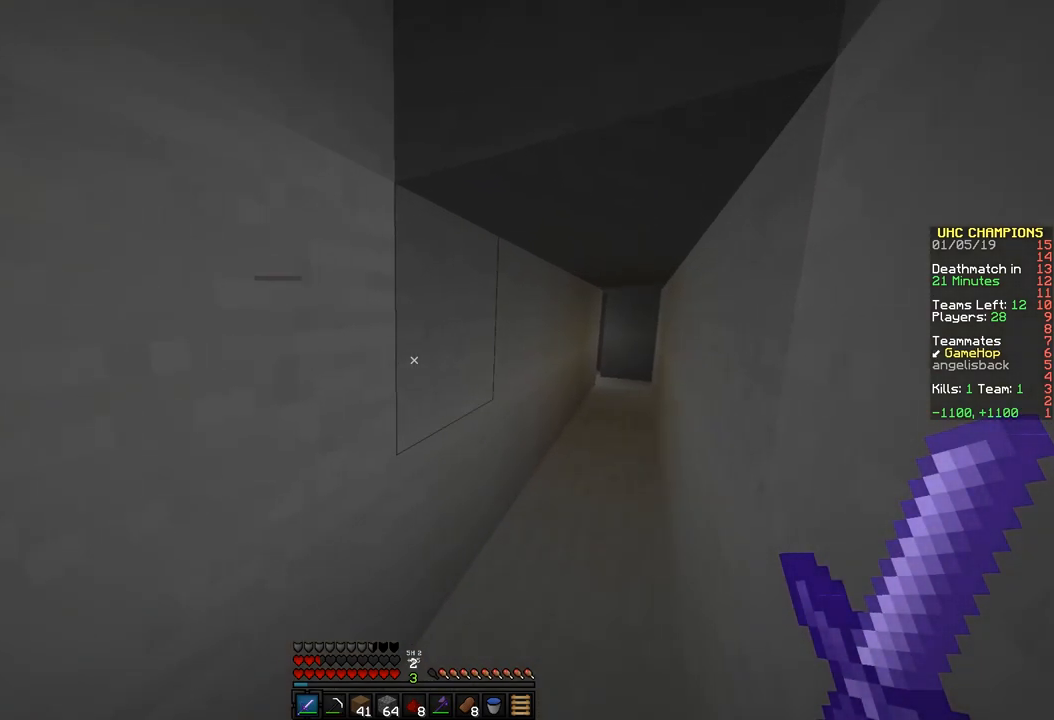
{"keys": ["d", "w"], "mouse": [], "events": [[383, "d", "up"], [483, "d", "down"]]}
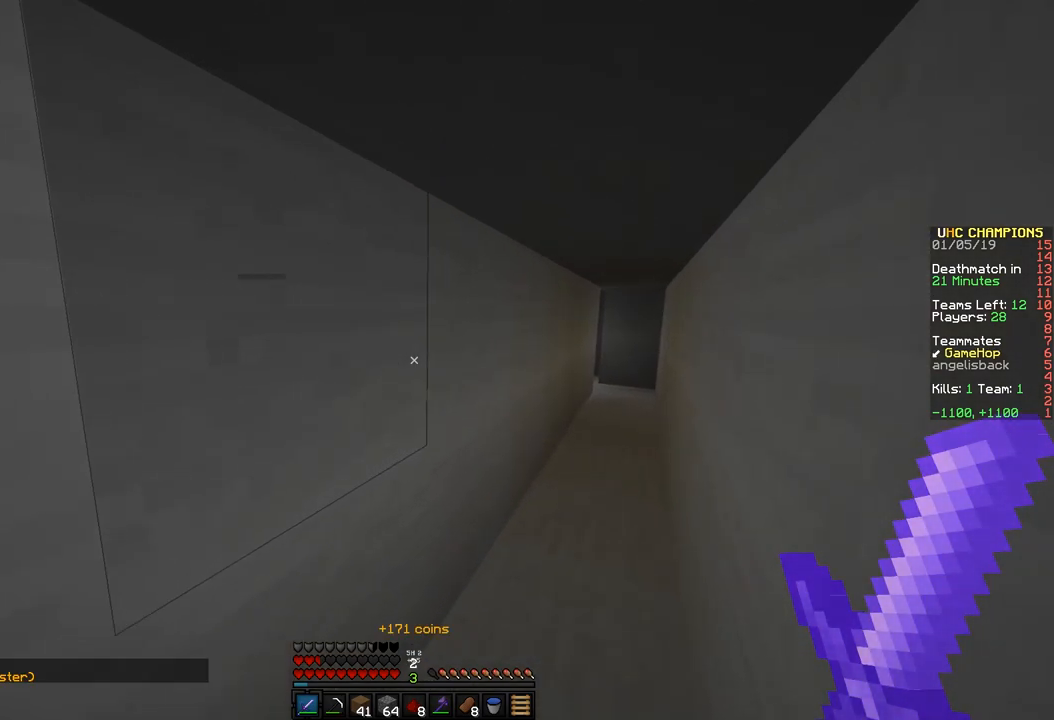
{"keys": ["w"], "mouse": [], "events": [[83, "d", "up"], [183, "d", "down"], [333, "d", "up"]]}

-- -- --

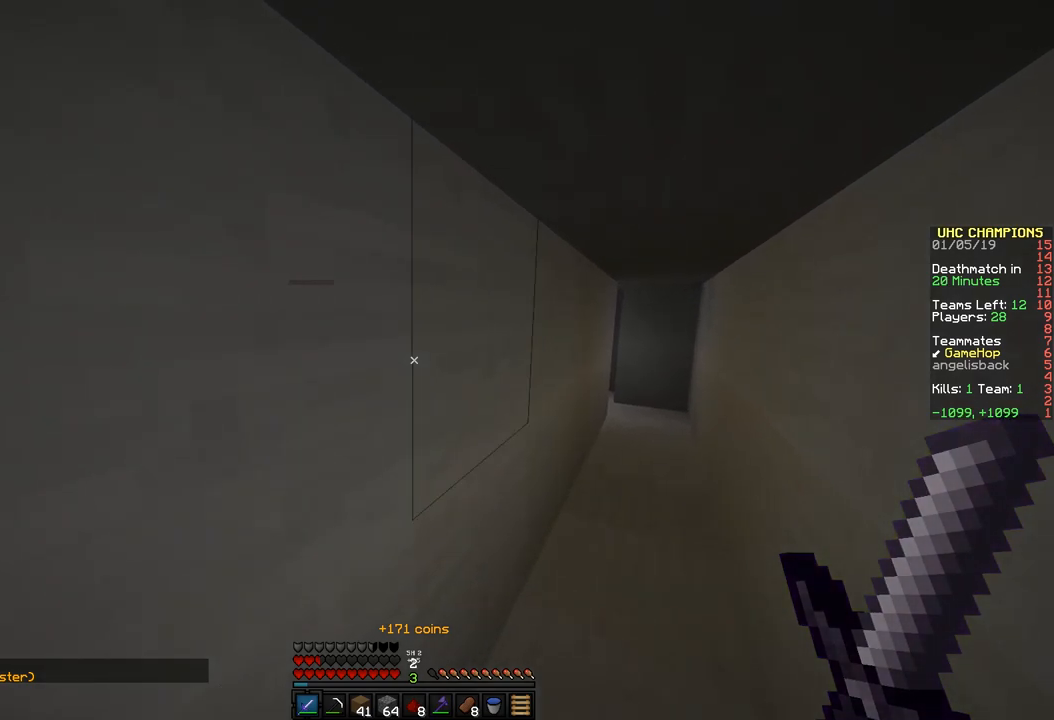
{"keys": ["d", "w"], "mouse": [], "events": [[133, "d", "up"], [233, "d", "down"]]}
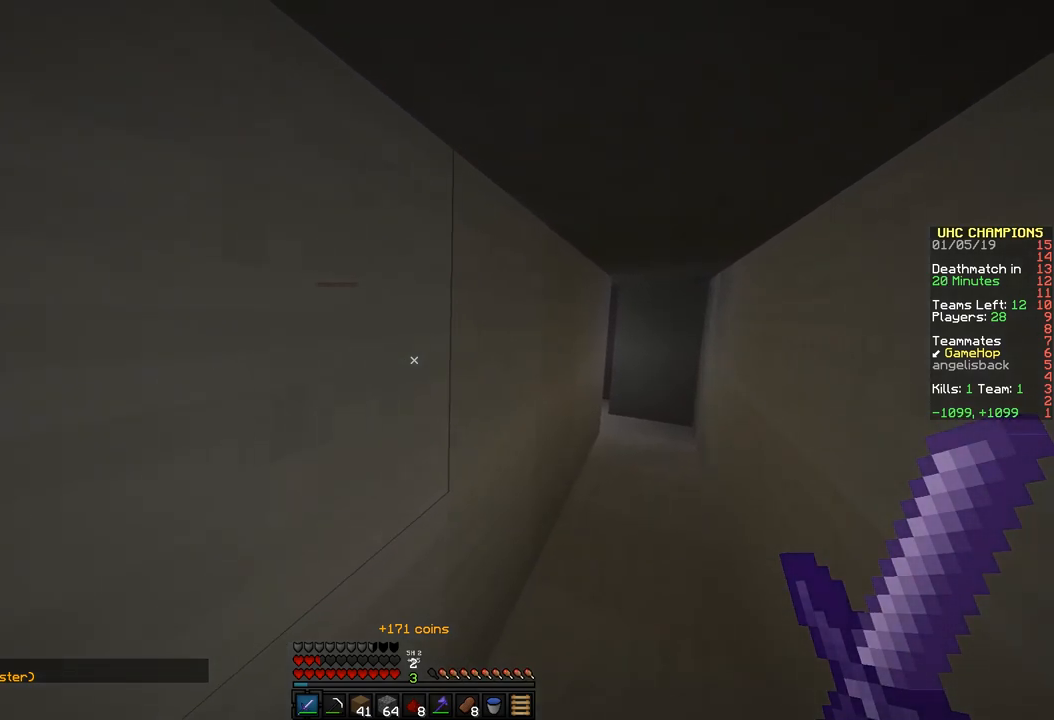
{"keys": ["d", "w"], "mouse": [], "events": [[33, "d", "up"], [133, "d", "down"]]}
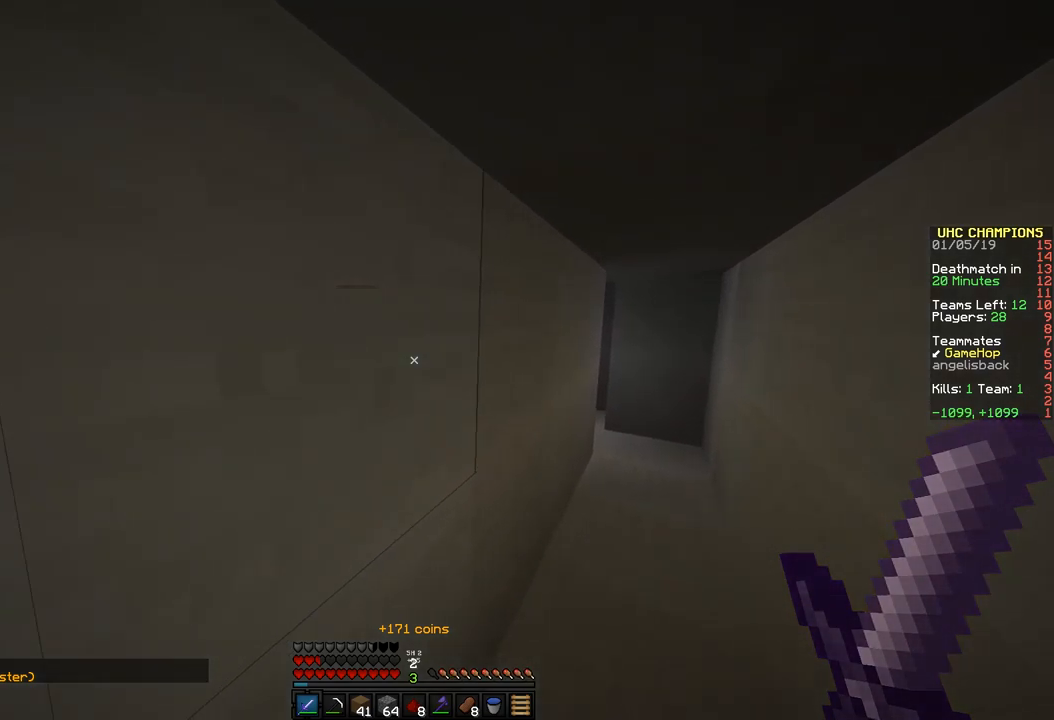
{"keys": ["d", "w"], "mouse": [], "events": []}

-- -- --

**TASK:**
The answer must be a single number: how many lines of the records contain the string "down".

**FINISHED EXERCISE:**
4